We should also consider that in the process of de-differentiation of the donor nucleus (something which is initially achieved by culturing the donor’s cells in an atmosphere poor in nutrients before the nucleus is extracted from them) it may happen that the same epigenetic reprogramming is not done in the chromatin as the one the donor nucleus had: in methyl groups of the DNA itself, or in modifications of the histone proteins that cover it, in the telomere of the chromosomes, etc. These differences can originate significant differences in the operation of the clone’s genes with respect to the donor.

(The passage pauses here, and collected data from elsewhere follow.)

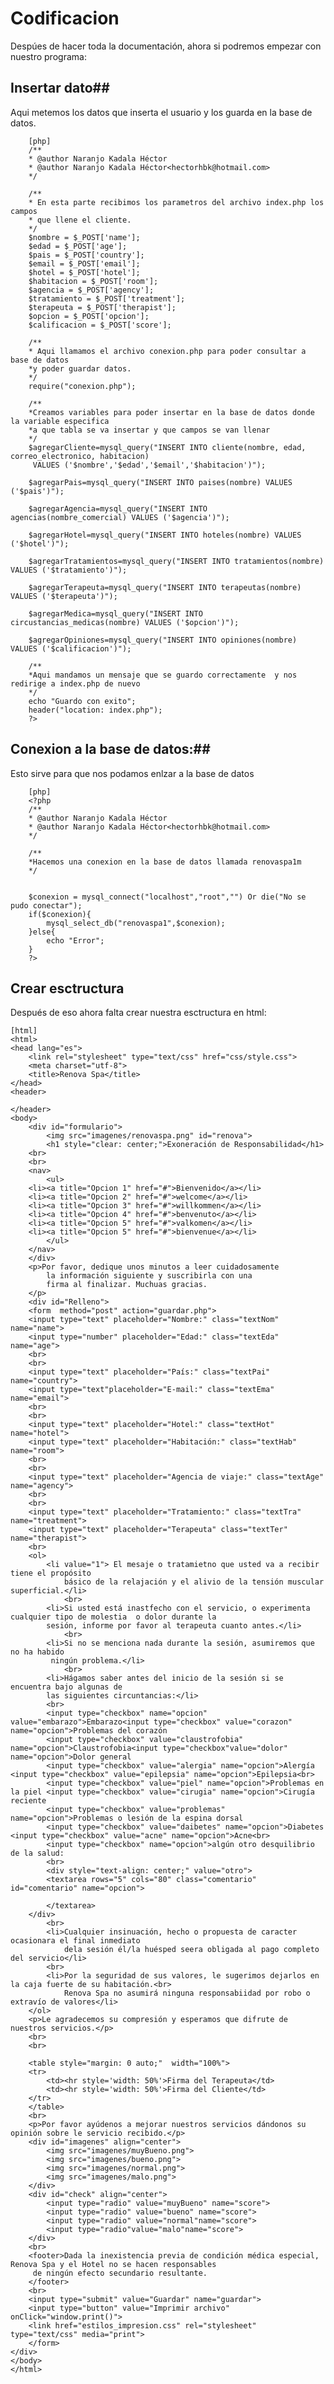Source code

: # Codificacion #

Despúes de hacer toda la documentación, ahora si podremos empezar con nuestro programa:

## Insertar dato##
Aqui metemos los datos que inserta el usuario y los guarda en la base de datos.

        [php]
        /**
        * @author Naranjo Kadala Héctor
        * @author Naranjo Kadala Héctor<hectorhbk@hotmail.com>
        */

        /**
        * En esta parte recibimos los parametros del archivo index.php los campos
        * que llene el cliente.
        */
        $nombre = $_POST['name'];
        $edad = $_POST['age'];
        $pais = $_POST['country'];
        $email = $_POST['email'];
        $hotel = $_POST['hotel'];
        $habitacion = $_POST['room'];
        $agencia = $_POST['agency'];
        $tratamiento = $_POST['treatment'];
        $terapeuta = $_POST['therapist'];
        $opcion = $_POST['opcion'];
        $calificacion = $_POST['score'];

        /**
        * Aqui llamamos el archivo conexion.php para poder consultar a base de datos
        *y poder guardar datos.
        */
        require("conexion.php");

        /**
        *Creamos variables para poder insertar en la base de datos donde la variable especifica
        *a que tabla se va insertar y que campos se van llenar
        */
        $agregarCliente=mysql_query("INSERT INTO cliente(nombre, edad, correo_electronico, habitacion)
         VALUES ('$nombre','$edad','$email','$habitacion')");

        $agregarPais=mysql_query("INSERT INTO paises(nombre) VALUES ('$pais')");

        $agregarAgencia=mysql_query("INSERT INTO agencias(nombre_comercial) VALUES ('$agencia')");

        $agregarHotel=mysql_query("INSERT INTO hoteles(nombre) VALUES ('$hotel')");

        $agregarTratamientos=mysql_query("INSERT INTO tratamientos(nombre) VALUES ('$tratamiento')");

        $agregarTerapeuta=mysql_query("INSERT INTO terapeutas(nombre) VALUES ('$terapeuta')");

        $agregarMedica=mysql_query("INSERT INTO circustancias_medicas(nombre) VALUES ('$opcion')");

        $agregarOpiniones=mysql_query("INSERT INTO opiniones(nombre) VALUES ('$calificacion')");

        /**
        *Aqui mandamos un mensaje que se guardo correctamente  y nos redirige a index.php de nuevo 
        */
        echo "Guardo con exito";
        header("location: index.php");
        ?>
    
## Conexion a la base de datos:##
Esto sirve para que nos podamos enlzar a la base de datos

        [php]
        <?php
        /**
        * @author Naranjo Kadala Héctor
        * @author Naranjo Kadala Héctor<hectorhbk@hotmail.com>
        */

        /**
        *Hacemos una conexion en la base de datos llamada renovaspa1m
        */


        $conexion = mysql_connect("localhost","root","") Or die("No se pudo conectar");
        if($conexion){
            mysql_select_db("renovaspa1",$conexion);
        }else{
            echo "Error";
        }
        ?>

## Crear esctructura ##
Después de eso ahora falta crear nuestra esctructura en html:

    [html]
    <html>
    <head lang="es">
        <link rel="stylesheet" type="text/css" href="css/style.css">
        <meta charset="utf-8">
        <title>Renova Spa</title>
    </head>
    <header>

    </header>
    <body>
        <div id="formulario">
            <img src="imagenes/renovaspa.png" id="renova">
            <h1 style="clear: center;">Exoneración de Responsabilidad</h1>
        <br>
        <br>
        <nav>
            <ul>
        <li><a title="Opcion 1" href="#">Bienvenido</a></li>
        <li><a title="Opcion 2" href="#">welcome</a></li>
        <li><a title="Opcion 3" href="#">willkommen</a></li>
        <li><a title="Opcion 4" href="#">benvenuto</a></li>
        <li><a title="Opcion 5" href="#">valkomen</a></li>
        <li><a title="Opcion 5" href="#">bienvenue</a></li>
            </ul>
        </nav>
        </div>
        <p>Por favor, dedique unos minutos a leer cuidadosamente
            la información siguiente y suscribirla con una 
            firma al finalizar. Muchuas gracias.
        </p>
        <div id="Relleno">
        <form  method="post" action="guardar.php">
        <input type="text" placeholder="Nombre:" class="textNom" name="name">
        <input type="number" placeholder="Edad:" class="textEda" name="age">
        <br>
        <br>
        <input type="text" placeholder="País:" class="textPai" name="country">
        <input type="text"placeholder="E-mail:" class="textEma" name="email">
        <br>
        <br>
        <input type="text" placeholder="Hotel:" class="textHot" name="hotel">
        <input type="text" placeholder="Habitación:" class="textHab" name="room">
        <br>
        <br>
        <input type="text" placeholder="Agencia de viaje:" class="textAge" name="agency">
        <br>
        <br>
        <input type="text" placeholder="Tratamiento:" class="textTra" name="treatment">
        <input type="text" placeholder="Terapeuta" class="textTer" name="therapist">
        <br>
        <ol>
            <li value="1"> El mesaje o tratamietno que usted va a recibir tiene el propósito 
                básico de la relajación y el alivio de la tensión muscular superficial.</li>
                <br>
            <li>Si usted está inastfecho con el servicio, o experimenta cualquier tipo de molestia  o dolor durante la 
            sesión, informe por favor al terapeuta cuanto antes.</li>
                <br>
            <li>Si no se menciona nada durante la sesión, asumiremos que no ha habido
             ningún problema.</li>
                <br>
            <li>Hágamos saber antes del inicio de la sesión si se encuentra bajo algunas de 
            las siguientes circuntancias:</li>
            <br>
            <input type="checkbox" name="opcion" value="embarazo">Embarazo<input type="checkbox" value="corazon" name="opcion">Problemas del corazón
            <input type="checkbox" value="claustrofobia" name="opcion">Claustrofobia<input type="checkbox"value="dolor" name="opcion">Dolor general
            <input type="checkbox" value="alergia" name="opcion">Alergía <input type="checkbox" value="epilepsia" name="opcion">Epilepsia<br>
            <input type="checkbox" value="piel" name="opcion">Problemas en la piel <input type="checkbox" value="cirugia" name="opcion">Cirugía reciente
            <input type="checkbox" value="problemas" name="opcion">Problemas o lesión de la espina dorsal 
            <input type="checkbox" value="daibetes" name="opcion">Diabetes <input type="checkbox" value="acne" name="opcion">Acne<br>
            <input type="checkbox" name="opcion">algún otro desquilibrio de la salud:
            <br>
            <div style="text-align: center;" value="otro">
            <textarea rows="5" cols="80" class="comentario" id="comentario" name="opcion">

            </textarea>	
        </div>
            <br>
            <li>Cualquier insinuación, hecho o propuesta de caracter ocasionara el final inmediato
                dela sesión él/la huésped seera obligada al pago completo del servicio</li>
            <br>
            <li>Por la seguridad de sus valores, le sugerimos dejarlos en la caja fuerte de su habitación.<br>
                Renova Spa no asumirá ninguna responsabiidad por robo o extravío de valores</li>
        </ol>
        <p>Le agradecemos su compresión y esperamos que difrute de nuestros servicios.</p>
        <br>
        <br>

        <table style="margin: 0 auto;"  width="100%">
        <tr>
            <td><hr style='width: 50%'>Firma del Terapeuta</td>
            <td><hr style='width: 50%'>Firma del Cliente</td>
        </tr>
        </table>
        <br>
        <p>Por favor ayúdenos a mejorar nuestros servicios dándonos su opinión sobre le servicio recibido.</p>
        <div id="imagenes" align="center">
            <img src="imagenes/muyBueno.png">
            <img src="imagenes/bueno.png">
            <img src="imagenes/normal.png">
            <img src="imagenes/malo.png">
        </div>
        <div id="check" align="center">
            <input type="radio" value="muyBueno" name="score">
            <input type="radio" value="bueno" name="score">
            <input type="radio" value="normal"name="score">
            <input type="radio"value="malo"name="score">
        </div>
        <br>
        <footer>Dada la inexistencia previa de condición médica especial, Renova Spa y el Hotel no se hacen responsables
         de ningún efecto secundario resultante.
        </footer>
        <br>
        <input type="submit" value="Guardar" name="guardar">
        <input type="button" value="Imprimir archivo" onClick="window.print()">
        <link href="estilos_impresion.css" rel="stylesheet" type="text/css" media="print">
        </form>
    </div>
    </body>
    </html>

In addition, we should take into consideration that the initial development of early cygotes and embryos is governed by the proteins inherited from the egg’s ovum via cytoplasm, not by the genes of the nucleus. And subsequently, the operation of the nucleus’ genes continues to be influenced by the cytoplasm. In both cases, the cytoplasms of the organism being cloned and of the possible clone are different, and therefore their initial stages, which are crucial for development, can be very different.
Moreover, we should take into account that the development of an embryo and the expression of its genes depend on the intrauterine environment, with the ones from the clone and the nucleus donor being different.
And what is most important in the case of human beings, that the different characteristics of living beings (especially the complex ones like “attitudes” and “aptitudes”) depend on the interaction of their genes with the extrauterine environment in which they develop: nutrition, care, education, lifestyle, etc.; and this is where more epigenetic differences -especially because they develop at different times- may exist between an organism and its possible clones.
If clones are not completely identical from the genetic point of view to their “parent”, and if their phenotype will almost certainly be different, should the prohibitions on reproductive human cloning be reconsidered from the biological point of view? In certain situations of infertility, accidents, diseases, etc., perhaps it should be used once the technical barriers have been overcome. It would be a technique that could be combined with others such as in vitro fertilization, but on the basis that the clone will not at all be an exact replica of the being we intend to clone, and at most a quasi-twin in physical appearance, but different in “all” other aspects.
In the end, the possibility of obtaining human clones would only pose a conflict with some social-ethical principles: the right to be a result of fate, the principle that human beings are ends, and not means, etc. But as we have seen, the process for obtaining clones is very eventful, and sometimes there are very good ends the justify the means employed. The ill-named designer babies are a clear example where apparently those principles are also contravened -the embryos are “selected” and “used” to cure another brother- and, however, a great deal of “remorse” is overcome. Perhaps something similar will happen one day with clones.